Surficial geology maps contain information on the distribution of surface sediments and landforms (the ground we live upon) and provide insights into their properties, shapes, and origins. The maps accommodate the increasing demand for geological information for infrastructure development, especially in northern Alberta.
This work is part of a long-term, regional, surficial mapping program aimed at supporting the mineral exploration and energy industry by providing baseline geological information across Alberta.
The program's objective is to complete the surficial geology mapping of Alberta and to complement studies such as thematic mapping, stratigraphic modelling, and reconstructing the long-term landscape evolution of Alberta.
A range of technological developments have recently been incorporated into the Surficial Mapping Project that build on traditional airphoto techniques.
A major advance has been the heads-up interpretation of high resolution digital elevation models (DEMs) generated from airborne Light Detection and Ranging (LiDAR) data.
LiDAR DEMs are becoming increasingly available in Alberta.
This technique offers several advantages over previously used airphoto-based methods because
- it can penetrate the vegetation canopy to reveal the shape of the bare-earth surface,
- the imagery can highlight subtle landforms by varying simulated sun directions in a process called hill shading,
- the vertical exaggeration can be varied in hill-shaded, 3-D perspective, and stereographic views, and
- it can be used with digital orthophoto drapes or satellite imagery to analyze both vegetation patterns and small-scale relief.

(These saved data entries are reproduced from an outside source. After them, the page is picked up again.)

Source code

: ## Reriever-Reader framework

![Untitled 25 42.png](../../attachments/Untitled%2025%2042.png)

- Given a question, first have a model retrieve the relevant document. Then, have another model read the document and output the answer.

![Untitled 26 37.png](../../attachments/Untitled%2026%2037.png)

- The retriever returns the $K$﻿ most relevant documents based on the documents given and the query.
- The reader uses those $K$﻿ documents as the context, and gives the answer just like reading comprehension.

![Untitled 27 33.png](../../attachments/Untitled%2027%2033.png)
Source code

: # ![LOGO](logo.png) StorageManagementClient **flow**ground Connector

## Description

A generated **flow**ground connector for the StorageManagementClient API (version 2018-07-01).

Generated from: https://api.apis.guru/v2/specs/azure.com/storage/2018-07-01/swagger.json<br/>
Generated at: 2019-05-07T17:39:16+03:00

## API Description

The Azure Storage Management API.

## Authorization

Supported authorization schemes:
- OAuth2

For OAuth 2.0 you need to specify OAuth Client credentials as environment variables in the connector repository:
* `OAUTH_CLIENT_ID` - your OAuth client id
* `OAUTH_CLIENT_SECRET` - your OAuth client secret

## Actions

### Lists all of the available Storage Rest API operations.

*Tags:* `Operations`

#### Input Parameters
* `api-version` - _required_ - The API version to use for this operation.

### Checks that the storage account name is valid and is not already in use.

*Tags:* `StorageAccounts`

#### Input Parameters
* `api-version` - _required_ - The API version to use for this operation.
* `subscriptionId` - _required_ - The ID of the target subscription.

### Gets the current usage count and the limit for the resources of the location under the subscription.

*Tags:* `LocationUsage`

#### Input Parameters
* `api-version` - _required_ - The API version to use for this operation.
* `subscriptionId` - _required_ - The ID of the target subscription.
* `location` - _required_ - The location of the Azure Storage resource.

Multiple laser pulses reflect from the vegetation and the underlying bare-earth surface. The final return generates the ground surface elevation beneath the vegetation.
Recently published surficial geology maps are based on this new mapping technique that allows the geologist to map from multiple layers of remote sensing information to highlight different characteristics of the sediments and their associated landforms.
Even in areas in dense vegetation, LiDAR’s ability to detect the land-surface elevation enables the geologist to ‘see through’ the forest canopy and identify landforms that are not visible using traditional methods.